(PROVIDED ENTRIES begins)

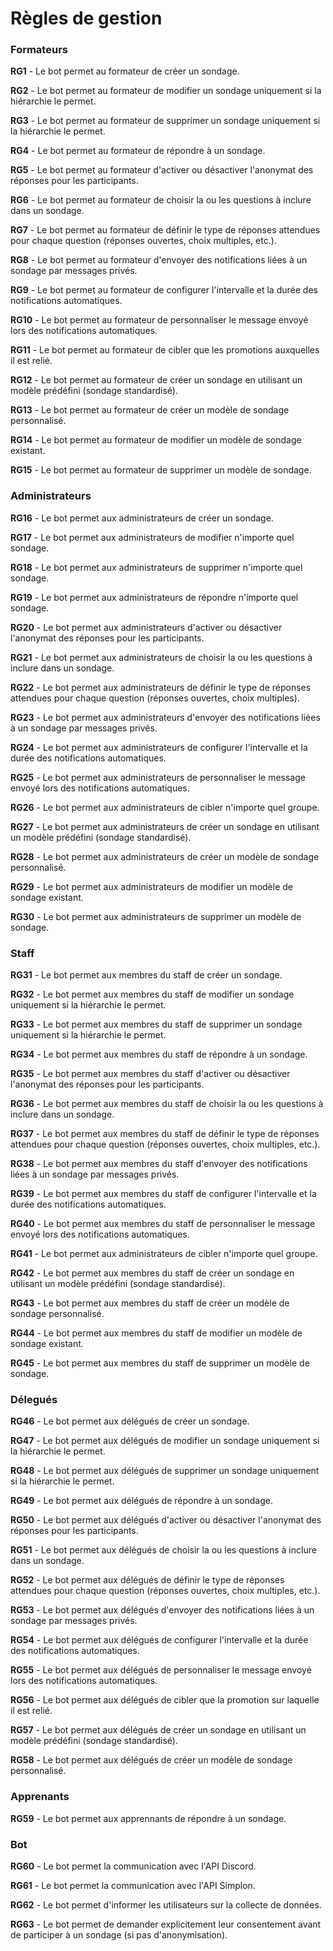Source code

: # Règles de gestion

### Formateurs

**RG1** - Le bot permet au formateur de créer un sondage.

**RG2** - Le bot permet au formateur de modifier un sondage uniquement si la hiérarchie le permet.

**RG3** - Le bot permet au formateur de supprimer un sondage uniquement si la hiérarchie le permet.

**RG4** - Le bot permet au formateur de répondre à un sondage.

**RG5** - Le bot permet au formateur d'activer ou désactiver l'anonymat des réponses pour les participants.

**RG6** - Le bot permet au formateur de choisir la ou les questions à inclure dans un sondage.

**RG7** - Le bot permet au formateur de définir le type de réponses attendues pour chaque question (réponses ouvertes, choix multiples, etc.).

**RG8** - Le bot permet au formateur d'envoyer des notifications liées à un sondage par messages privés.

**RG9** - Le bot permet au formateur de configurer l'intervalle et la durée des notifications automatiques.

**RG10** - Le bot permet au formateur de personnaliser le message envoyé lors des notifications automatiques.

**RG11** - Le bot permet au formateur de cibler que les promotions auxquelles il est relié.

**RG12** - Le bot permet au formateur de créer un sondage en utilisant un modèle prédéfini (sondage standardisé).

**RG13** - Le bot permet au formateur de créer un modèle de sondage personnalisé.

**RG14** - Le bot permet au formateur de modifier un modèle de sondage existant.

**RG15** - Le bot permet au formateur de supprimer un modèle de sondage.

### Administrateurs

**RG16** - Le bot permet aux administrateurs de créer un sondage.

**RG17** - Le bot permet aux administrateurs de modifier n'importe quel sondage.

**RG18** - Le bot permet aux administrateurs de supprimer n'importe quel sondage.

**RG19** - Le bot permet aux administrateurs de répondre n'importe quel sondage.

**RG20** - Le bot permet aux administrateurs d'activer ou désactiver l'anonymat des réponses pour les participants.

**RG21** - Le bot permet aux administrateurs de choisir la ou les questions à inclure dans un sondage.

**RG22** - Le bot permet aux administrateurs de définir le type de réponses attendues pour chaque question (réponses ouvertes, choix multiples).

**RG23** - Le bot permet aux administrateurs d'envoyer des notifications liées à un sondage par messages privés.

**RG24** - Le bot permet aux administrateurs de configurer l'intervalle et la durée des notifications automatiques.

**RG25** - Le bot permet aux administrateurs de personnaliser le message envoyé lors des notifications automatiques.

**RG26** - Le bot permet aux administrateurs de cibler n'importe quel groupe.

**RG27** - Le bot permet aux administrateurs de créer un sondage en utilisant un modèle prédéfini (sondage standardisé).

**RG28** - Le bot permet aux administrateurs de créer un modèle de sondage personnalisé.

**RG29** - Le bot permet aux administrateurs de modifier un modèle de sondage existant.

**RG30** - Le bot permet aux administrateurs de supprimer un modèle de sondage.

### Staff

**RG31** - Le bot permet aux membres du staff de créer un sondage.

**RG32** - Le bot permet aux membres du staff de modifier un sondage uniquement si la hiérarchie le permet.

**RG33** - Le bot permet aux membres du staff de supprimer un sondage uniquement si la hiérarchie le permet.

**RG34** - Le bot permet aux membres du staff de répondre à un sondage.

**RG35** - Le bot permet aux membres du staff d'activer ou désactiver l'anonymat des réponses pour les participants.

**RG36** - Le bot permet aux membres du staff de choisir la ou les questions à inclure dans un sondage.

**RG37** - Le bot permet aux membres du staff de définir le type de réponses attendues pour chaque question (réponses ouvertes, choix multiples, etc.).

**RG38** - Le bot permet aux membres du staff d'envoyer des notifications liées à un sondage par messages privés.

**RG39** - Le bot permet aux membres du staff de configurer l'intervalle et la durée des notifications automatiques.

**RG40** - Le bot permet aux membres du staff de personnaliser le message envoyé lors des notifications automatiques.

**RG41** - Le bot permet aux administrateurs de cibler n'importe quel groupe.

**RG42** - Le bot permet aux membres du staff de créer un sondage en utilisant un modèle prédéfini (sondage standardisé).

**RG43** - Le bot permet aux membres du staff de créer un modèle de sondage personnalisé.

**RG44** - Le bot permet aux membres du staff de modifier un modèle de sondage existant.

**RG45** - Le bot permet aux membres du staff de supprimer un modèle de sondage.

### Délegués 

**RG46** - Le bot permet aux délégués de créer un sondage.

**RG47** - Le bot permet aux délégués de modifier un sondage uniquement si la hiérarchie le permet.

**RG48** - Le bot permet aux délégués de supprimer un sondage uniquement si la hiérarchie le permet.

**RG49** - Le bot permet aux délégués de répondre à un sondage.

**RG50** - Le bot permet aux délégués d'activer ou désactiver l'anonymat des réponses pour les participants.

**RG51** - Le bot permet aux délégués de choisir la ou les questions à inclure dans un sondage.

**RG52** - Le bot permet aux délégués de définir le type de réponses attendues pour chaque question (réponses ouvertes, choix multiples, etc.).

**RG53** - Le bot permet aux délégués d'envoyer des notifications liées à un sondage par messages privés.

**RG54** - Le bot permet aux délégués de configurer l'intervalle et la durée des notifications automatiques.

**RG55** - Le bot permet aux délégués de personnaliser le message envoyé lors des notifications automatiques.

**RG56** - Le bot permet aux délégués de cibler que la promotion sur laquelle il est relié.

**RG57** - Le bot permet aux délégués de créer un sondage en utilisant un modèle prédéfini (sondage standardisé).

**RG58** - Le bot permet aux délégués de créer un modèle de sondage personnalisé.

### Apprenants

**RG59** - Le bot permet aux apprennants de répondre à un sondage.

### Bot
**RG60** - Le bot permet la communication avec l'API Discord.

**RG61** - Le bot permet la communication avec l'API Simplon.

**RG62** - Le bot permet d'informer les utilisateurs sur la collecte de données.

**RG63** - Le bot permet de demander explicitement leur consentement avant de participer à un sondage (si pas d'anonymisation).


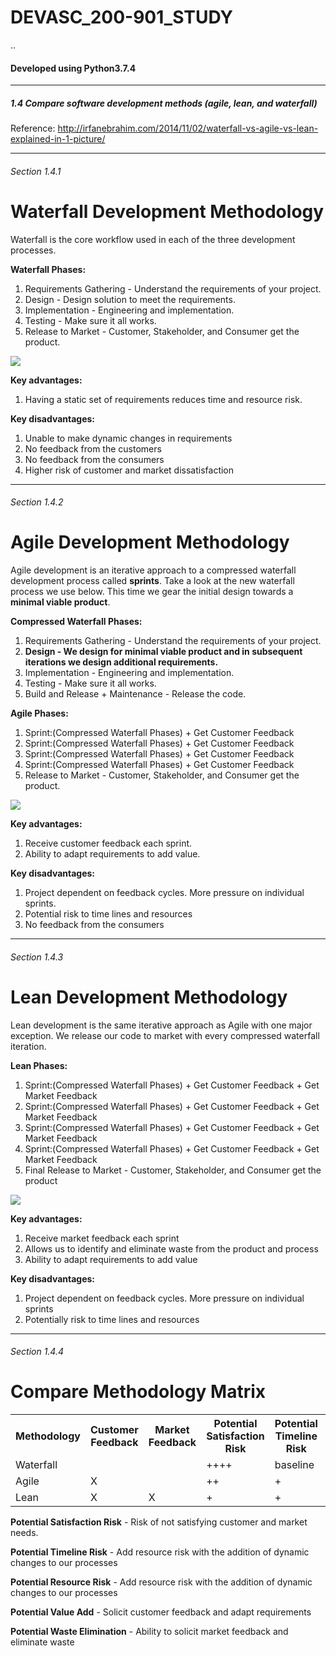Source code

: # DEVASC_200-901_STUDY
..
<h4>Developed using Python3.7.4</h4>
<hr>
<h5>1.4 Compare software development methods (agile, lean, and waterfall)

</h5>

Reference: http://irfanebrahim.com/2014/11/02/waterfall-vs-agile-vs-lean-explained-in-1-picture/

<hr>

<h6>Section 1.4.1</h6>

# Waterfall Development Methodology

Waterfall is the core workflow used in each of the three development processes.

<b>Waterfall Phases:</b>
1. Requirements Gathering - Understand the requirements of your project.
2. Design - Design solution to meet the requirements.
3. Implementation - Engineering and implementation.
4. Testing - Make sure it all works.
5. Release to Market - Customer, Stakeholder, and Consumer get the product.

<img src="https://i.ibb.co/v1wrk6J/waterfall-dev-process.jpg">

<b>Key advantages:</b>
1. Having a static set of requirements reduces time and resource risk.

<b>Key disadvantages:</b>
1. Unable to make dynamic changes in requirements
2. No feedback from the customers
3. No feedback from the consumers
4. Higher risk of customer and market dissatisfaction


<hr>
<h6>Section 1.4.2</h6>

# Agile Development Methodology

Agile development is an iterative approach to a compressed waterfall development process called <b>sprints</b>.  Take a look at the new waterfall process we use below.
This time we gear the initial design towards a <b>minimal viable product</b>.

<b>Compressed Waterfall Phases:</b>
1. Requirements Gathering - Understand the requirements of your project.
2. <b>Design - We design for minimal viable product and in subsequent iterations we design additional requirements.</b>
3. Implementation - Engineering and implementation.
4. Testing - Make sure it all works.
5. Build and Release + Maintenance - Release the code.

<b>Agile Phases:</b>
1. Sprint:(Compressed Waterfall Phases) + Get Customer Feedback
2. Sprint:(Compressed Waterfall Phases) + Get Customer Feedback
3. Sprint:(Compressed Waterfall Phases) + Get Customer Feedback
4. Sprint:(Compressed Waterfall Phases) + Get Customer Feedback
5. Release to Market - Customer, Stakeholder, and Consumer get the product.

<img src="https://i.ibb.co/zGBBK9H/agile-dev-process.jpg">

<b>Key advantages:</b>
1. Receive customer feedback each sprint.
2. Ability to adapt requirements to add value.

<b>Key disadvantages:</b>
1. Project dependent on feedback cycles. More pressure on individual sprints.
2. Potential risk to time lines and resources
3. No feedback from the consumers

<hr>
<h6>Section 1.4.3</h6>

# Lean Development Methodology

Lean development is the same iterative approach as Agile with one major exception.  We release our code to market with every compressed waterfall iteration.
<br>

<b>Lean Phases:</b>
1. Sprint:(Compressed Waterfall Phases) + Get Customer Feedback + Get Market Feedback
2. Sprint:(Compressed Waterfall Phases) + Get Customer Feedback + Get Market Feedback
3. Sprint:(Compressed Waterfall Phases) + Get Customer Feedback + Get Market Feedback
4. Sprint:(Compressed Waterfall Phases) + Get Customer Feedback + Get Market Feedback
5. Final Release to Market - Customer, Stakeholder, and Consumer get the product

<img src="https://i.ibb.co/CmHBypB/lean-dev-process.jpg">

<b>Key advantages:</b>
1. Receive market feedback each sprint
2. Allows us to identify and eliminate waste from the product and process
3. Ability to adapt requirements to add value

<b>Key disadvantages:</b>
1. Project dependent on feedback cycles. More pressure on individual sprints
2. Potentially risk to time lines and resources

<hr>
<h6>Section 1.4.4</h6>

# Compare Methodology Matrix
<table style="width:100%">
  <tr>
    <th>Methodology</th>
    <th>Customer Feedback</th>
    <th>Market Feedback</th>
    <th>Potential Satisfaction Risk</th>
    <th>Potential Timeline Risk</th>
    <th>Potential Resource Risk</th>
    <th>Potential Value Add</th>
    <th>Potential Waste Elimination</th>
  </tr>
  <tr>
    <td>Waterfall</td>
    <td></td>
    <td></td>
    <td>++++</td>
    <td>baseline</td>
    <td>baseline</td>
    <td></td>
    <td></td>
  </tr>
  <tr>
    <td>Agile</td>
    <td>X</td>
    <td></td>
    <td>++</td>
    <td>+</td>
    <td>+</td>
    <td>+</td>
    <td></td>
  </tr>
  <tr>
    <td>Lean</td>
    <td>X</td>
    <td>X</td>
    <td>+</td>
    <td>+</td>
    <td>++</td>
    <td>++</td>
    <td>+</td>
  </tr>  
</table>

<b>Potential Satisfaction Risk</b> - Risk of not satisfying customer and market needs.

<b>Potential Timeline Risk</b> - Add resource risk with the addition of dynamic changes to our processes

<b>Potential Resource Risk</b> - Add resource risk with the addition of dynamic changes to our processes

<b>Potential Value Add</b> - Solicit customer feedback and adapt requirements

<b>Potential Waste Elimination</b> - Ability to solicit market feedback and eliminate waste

(PROVIDED ENTRIES ends)

WHAT YOU HAVE TO DO:
Put the lines of the records into a Markdown table with the columns "Row" and "Line", starting at the first line of the records and ending at the line containing "administrateurs de créer un sondage.", both included. Number each row, skip blank lines, and leave the pictures out.

WRITTEN RESPONSE:
| Row | Line |
|---|---|
| 1 | Source code |
| 2 | : # Règles de gestion |
| 3 | ### Formateurs |
| 4 | **RG1** - Le bot permet au formateur de créer un sondage. |
| 5 | **RG2** - Le bot permet au formateur de modifier un sondage uniquement si la hiérarchie le permet. |
| 6 | **RG3** - Le bot permet au formateur de supprimer un sondage uniquement si la hiérarchie le permet. |
| 7 | **RG4** - Le bot permet au formateur de répondre à un sondage. |
| 8 | **RG5** - Le bot permet au formateur d'activer ou désactiver l'anonymat des réponses pour les participants. |
| 9 | **RG6** - Le bot permet au formateur de choisir la ou les questions à inclure dans un sondage. |
| 10 | **RG7** - Le bot permet au formateur de définir le type de réponses attendues pour chaque question (réponses ouvertes, choix multiples, etc.). |
| 11 | **RG8** - Le bot permet au formateur d'envoyer des notifications liées à un sondage par messages privés. |
| 12 | **RG9** - Le bot permet au formateur de configurer l'intervalle et la durée des notifications automatiques. |
| 13 | **RG10** - Le bot permet au formateur de personnaliser le message envoyé lors des notifications automatiques. |
| 14 | **RG11** - Le bot permet au formateur de cibler que les promotions auxquelles il est relié. |
| 15 | **RG12** - Le bot permet au formateur de créer un sondage en utilisant un modèle prédéfini (sondage standardisé). |
| 16 | **RG13** - Le bot permet au formateur de créer un modèle de sondage personnalisé. |
| 17 | **RG14** - Le bot permet au formateur de modifier un modèle de sondage existant. |
| 18 | **RG15** - Le bot permet au formateur de supprimer un modèle de sondage. |
| 19 | ### Administrateurs |
| 20 | **RG16** - Le bot permet aux administrateurs de créer un sondage. |